Tirşik: The Sour Lamb Stew That Is the Closest Thing to a Kurdish National Dish

 

Tirşik (also meftuna bacanan) is a Kurdish lamb and eggplant stew slow-cooked with wild sumac, pepper, tomato, and garlic. The name comes from tîrş — the Kurdish word for sour — because the foundation of the stew is sumac steeped in boiling water until it turns pink.

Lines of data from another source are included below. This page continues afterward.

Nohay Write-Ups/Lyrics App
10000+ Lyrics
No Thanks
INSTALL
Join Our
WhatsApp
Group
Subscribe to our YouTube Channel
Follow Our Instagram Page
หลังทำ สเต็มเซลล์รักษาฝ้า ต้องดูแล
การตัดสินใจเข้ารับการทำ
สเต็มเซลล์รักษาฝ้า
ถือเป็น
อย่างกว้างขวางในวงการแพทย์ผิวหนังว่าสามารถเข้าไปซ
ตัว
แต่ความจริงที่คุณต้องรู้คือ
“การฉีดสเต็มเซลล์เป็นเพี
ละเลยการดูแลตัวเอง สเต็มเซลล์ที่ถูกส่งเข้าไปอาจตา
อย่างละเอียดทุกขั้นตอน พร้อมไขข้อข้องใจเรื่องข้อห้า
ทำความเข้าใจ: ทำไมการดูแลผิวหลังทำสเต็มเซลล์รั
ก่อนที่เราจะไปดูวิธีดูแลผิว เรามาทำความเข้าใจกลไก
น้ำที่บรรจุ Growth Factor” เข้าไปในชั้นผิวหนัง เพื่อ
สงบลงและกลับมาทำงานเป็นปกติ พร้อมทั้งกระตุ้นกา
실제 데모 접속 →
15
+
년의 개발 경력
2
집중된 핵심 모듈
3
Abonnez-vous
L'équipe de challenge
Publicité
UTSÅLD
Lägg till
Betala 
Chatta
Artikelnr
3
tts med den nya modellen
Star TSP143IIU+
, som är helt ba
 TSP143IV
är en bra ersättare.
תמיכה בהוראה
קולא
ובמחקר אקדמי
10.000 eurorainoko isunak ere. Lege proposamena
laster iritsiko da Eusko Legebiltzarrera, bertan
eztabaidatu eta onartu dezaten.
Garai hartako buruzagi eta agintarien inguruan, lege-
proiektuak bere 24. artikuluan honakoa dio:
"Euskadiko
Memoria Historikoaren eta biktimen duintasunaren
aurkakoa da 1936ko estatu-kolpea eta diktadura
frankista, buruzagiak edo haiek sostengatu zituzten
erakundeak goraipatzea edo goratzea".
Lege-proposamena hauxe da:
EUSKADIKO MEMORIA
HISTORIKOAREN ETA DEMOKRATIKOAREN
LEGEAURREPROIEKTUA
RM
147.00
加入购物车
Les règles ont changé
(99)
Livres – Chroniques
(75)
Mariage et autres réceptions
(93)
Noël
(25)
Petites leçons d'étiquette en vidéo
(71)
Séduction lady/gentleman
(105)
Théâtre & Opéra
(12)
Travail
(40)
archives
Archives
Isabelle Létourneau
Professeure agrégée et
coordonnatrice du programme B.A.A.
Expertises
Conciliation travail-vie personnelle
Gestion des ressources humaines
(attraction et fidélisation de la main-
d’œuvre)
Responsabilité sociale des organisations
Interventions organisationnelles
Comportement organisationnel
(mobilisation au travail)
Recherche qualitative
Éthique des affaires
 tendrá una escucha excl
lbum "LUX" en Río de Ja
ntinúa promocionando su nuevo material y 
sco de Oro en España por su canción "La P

A food writer who spent time with Kurdish families in Bakur described tirşik as the dish she encountered most frequently: “Perhaps the best way to begin to tackle a conversation about the national dish of a people without a country is to begin with an axiom about the Kurds: they are said to have no friends but the mountains.” She wrote that all its ingredients “can easily be found either at market or in the mountains.” Tirşik is the Kurdish sour tradition in its most complete form: wild sumac from the hillsides, lamb from the flock, eggplant from the garden, and the slow patience of a people who have been cooking this stew for longer than any of the states that now claim their land.

 

Key Takeaways

 

• Lamb and eggplant stew slow-cooked in a pink sumac broth with peppers, tomato, and garlic

 

• The name tirşik comes from tîrş — the Kurdish word for sour — the flavour profile is encoded in the name

 

• Described by a food writer as the dish she encountered most frequently in Kurdish homes in Bakur

 

• All ingredients from the land: wild sumac from hillsides, lamb from the flock, eggplant from the garden

 

Quick Facts

 

Kurdish Names: Tirşik (ترشک) / Meftuna Bacanan

Type: Sour lamb-and-eggplant stew — the Kurdish national stew

Key Ingredient: Wild sumac steeped in water until pink — the sour base of the stew

Served With: Rice, pita, pickled vegetables, yogurt, parsley, çoban salad

 

How Tirşik Is Made

 

Ground sumac is placed in a pot and covered with boiling water. It steeps for twenty minutes until the water turns pink — this is the sour base. Lamb on the bone is seasoned with salt and pepper, then browned in butter until deeply caramelised. Eggplants are peeled in alternating stripes and cut into large chunks. Red bell peppers are deseeded and chopped. Sun-dried tomatoes (or fresh tomatoes and tomato paste) are roughly chopped. All the vegetables are mixed together with chilli flakes and placed on top of the browned lamb in a heavy pot. Flour is whisked into the sumac water to prevent lumps, then poured over the vegetables until they are just covered. Cold butter is scattered on top. The pot is sealed with a lid and simmered on the lowest heat for one hour without lifting the lid. The sumac water reduces, the eggplant collapses into the broth, the lamb falls from the bone. After resting for fifteen minutes, it is served with crushed raw garlic stirred into each portion.

 

The National Dish of a People Without a Country

 

Amanda Rivkin Häsler, writing for Global Dining, framed tirşik with a question that this entire series has been asking: how do you define the national dish of a people without a nation? There is no Kurdish tourism board to declare it. No state apparatus to register it. No GI certification to protect it. There is only the dish itself — appearing in Kurdish kitchens across Bakur, made from ingredients that grow on Kurdish land, named with a Kurdish word. Tirşik is the Kurdish sour tradition at its most complete: the same wild sumac that seasons ciger şîş at breakfast in Amed, the same sour instinct that drives glorik and kutilk daw, concentrated here into a single stew that embodies everything this series has documented. It is a dish rooted in the land. And the land, whatever the borders drawn across it, is Kurdish.

 

Conclusion

 

Forty-two articles into this series, tirşik arrives as the dish that holds everything together. The wild sumac of the Kurdish sour tradition. The lamb of Kurdish pastoral life. The eggplant and peppers of Kurdish gardens. The slow cooking of Kurdish patience. The Kurdish word for sour — tîrş — embedded in the name. If this series were to name one dish that represents the full arc of Kurdish food culture, tirşik would be the strongest candidate: simple, mountain-sourced, sour, generous, and made by people who have been cooking it in the same valleys for millennia. It does not need a state to certify it. It certifies itself, in every pot, in every kitchen, every time the sumac water turns pink.